Daines Presses FDA Commissioner on Importance of Biotechnology to Food Supply

Press Release

Date: March 3, 2016
Location: Washington, DC

Senator Steve Daines worked to ensure that the Food and Drug Administration (FDA) upholds its duty to ensure that the U.S. has a safe food supply and abstains from marketing or labeling mandates that it determines have no bearing on food safety.

During a Senate Appropriations Subcommittee on Agriculture, Rural Development, Food and Drug Administration FDA and Related Agencies hearing on the President's Fiscal Year 2017 funding request for the Food and Drug Administration, Daines pressed FDA Commissioner Dr. Robert Califf on allowing sound science and the free market to continue driving innovation and rejecting harmful regulations that are not backed by evidence.

"It is critical that Washington not get in the way and push policies that have the potential to hinder or discriminate against ag research and technology that is proven to be effective, safe, and productive," Daines stated. "In particular, the prospects for biotechnology are bright. Whether it be enhancing production by increasing crop yields, helping preserve the environment by requiring fewer pesticides, reducing demand for water, or lower food costs for families, I view biotechnology as essential to the future of our food supply."

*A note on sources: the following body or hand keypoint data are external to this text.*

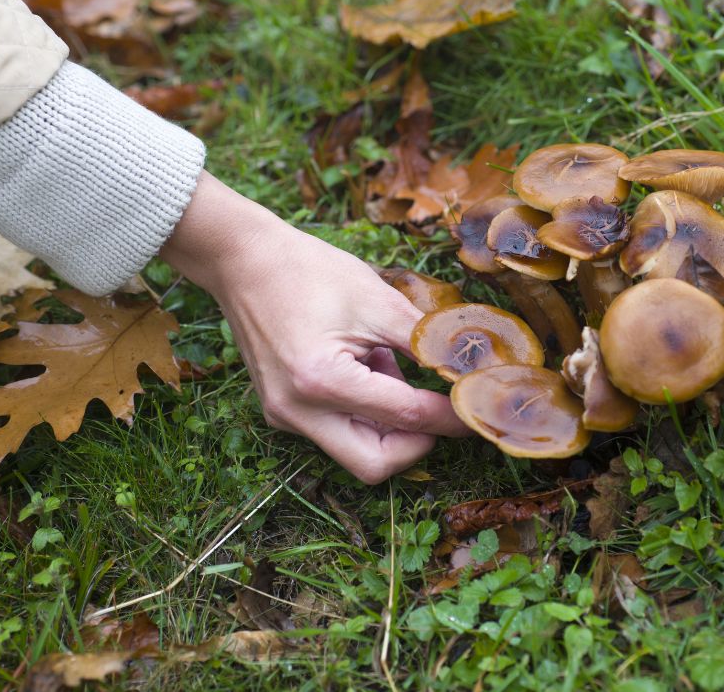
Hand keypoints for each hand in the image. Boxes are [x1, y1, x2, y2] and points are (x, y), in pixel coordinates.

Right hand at [160, 172, 467, 482]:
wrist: (243, 259)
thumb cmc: (309, 271)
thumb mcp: (378, 301)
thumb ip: (426, 342)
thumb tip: (469, 372)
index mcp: (322, 381)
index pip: (405, 417)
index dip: (450, 415)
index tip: (480, 408)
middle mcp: (297, 411)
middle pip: (374, 464)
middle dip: (416, 443)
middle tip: (442, 409)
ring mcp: (283, 416)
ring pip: (354, 451)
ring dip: (388, 425)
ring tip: (388, 366)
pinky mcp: (280, 411)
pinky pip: (334, 431)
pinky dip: (363, 412)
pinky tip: (363, 366)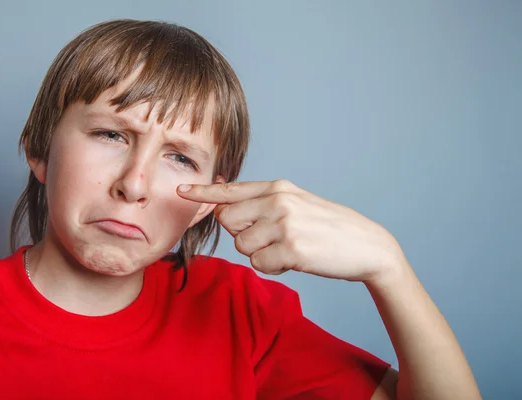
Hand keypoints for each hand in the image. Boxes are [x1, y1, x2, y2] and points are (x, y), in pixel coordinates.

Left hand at [177, 180, 407, 282]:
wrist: (367, 245)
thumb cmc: (329, 226)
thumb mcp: (297, 202)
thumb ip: (264, 202)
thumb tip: (226, 208)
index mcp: (278, 187)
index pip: (232, 190)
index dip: (203, 193)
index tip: (181, 190)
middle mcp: (278, 201)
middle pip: (228, 222)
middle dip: (241, 235)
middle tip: (269, 238)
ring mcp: (285, 224)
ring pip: (242, 246)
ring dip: (261, 254)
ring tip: (288, 248)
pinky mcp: (292, 249)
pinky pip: (259, 264)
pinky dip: (273, 267)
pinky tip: (295, 260)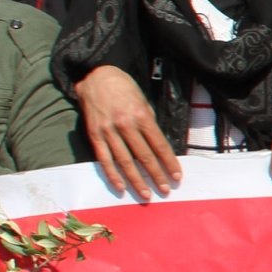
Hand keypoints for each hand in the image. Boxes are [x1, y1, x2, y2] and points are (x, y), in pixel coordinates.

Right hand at [74, 64, 180, 200]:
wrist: (97, 76)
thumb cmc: (125, 89)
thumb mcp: (143, 101)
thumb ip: (149, 123)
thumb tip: (157, 146)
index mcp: (142, 115)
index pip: (159, 144)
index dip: (169, 162)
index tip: (177, 176)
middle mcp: (126, 125)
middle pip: (144, 156)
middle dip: (156, 175)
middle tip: (165, 190)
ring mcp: (108, 131)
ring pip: (124, 161)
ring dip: (136, 180)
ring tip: (146, 195)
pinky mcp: (94, 135)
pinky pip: (104, 159)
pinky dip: (112, 174)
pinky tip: (120, 187)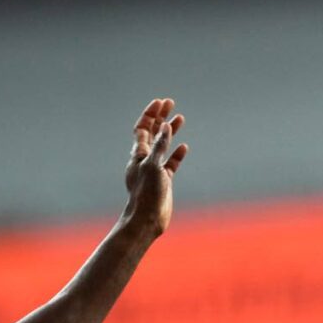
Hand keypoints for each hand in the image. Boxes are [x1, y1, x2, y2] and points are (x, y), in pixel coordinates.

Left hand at [123, 98, 188, 236]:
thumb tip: (165, 126)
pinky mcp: (163, 181)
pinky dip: (176, 153)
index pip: (143, 129)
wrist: (146, 220)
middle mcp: (145, 160)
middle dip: (160, 117)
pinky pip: (171, 163)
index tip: (160, 102)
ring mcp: (154, 170)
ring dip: (169, 131)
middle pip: (152, 133)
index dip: (150, 114)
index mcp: (138, 155)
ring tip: (180, 118)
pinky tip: (183, 147)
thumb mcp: (153, 167)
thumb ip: (159, 147)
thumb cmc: (146, 194)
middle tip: (170, 103)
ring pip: (162, 146)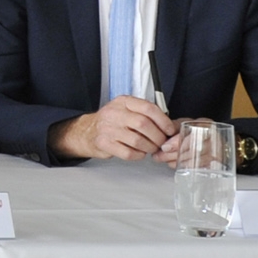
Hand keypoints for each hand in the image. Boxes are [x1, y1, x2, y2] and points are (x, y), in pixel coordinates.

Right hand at [53, 97, 177, 161]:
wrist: (87, 131)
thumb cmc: (113, 121)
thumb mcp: (126, 109)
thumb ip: (145, 113)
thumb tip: (169, 125)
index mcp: (123, 102)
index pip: (148, 108)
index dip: (163, 121)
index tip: (170, 130)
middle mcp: (113, 113)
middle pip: (144, 125)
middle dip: (158, 137)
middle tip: (161, 142)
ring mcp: (107, 128)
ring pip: (138, 140)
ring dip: (149, 147)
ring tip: (151, 148)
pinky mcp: (104, 143)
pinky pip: (128, 153)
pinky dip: (138, 155)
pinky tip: (139, 152)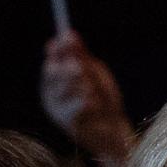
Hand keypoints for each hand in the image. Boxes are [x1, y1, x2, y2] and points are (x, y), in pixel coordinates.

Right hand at [40, 31, 135, 166]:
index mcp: (56, 83)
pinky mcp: (66, 122)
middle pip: (53, 71)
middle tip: (81, 67)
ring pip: (67, 85)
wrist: (115, 133)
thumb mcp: (94, 74)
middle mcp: (51, 96)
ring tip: (96, 96)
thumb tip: (67, 33)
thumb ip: (81, 56)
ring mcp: (56, 110)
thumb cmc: (105, 103)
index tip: (67, 39)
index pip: (51, 60)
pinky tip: (96, 109)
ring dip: (85, 86)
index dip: (58, 49)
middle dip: (69, 66)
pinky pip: (78, 101)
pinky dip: (91, 102)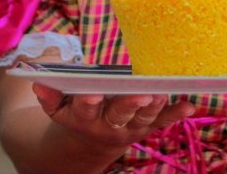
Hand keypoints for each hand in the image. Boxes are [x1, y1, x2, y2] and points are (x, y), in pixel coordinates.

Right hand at [32, 84, 195, 148]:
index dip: (87, 102)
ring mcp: (129, 128)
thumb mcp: (56, 107)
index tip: (92, 94)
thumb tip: (38, 81)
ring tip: (162, 93)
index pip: (84, 110)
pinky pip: (161, 121)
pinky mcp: (144, 127)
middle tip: (140, 94)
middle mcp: (107, 126)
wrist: (85, 145)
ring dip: (153, 107)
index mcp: (83, 118)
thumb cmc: (72, 113)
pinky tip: (189, 105)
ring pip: (142, 118)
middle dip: (128, 104)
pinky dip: (175, 114)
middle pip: (118, 115)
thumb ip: (49, 95)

"In Montana, on the eastern side of our state sugar beets are a major crop, they are an economic driver for the state, and a source of hundreds of jobs,"Daines asked Califf. "Most sugar beets are grown utilizing biotechnology, but the sugar that results from the processing of a conventional sugar beet versus a biotech sugar beet is identical in both nutritional value and composition. If a biotech food product, like sugar beets in this example, is deemed by the FDA to be safe for human consumption, meet the same quality standards as a non-biotech food and is nutritionally and essentially the same as a non-biotech counterpart, should it be regulated by FDA any differently?"

"The law tells us it shouldn't be labeled specifically for that if the qualities were as you described," Califf responded. "This is vitally dependent on a robust agricultural biomedical research enterprise."

Daines also pressed Califf on if he agrees with the November 2015 FDA decision to deny a petition to require mandatory labeling of biotech in food products.

"This is a decision that was really mandated by law in the opinion of the FDA because in order for the FDA to mandate a label it would be required that there be a material difference, for example as measured by a change in the nutritional composition of what you eat for a genetically engineered product versus a non-genetically engineered product," Califf responded. "We've been unable to detect such differences at this point which explains our decision."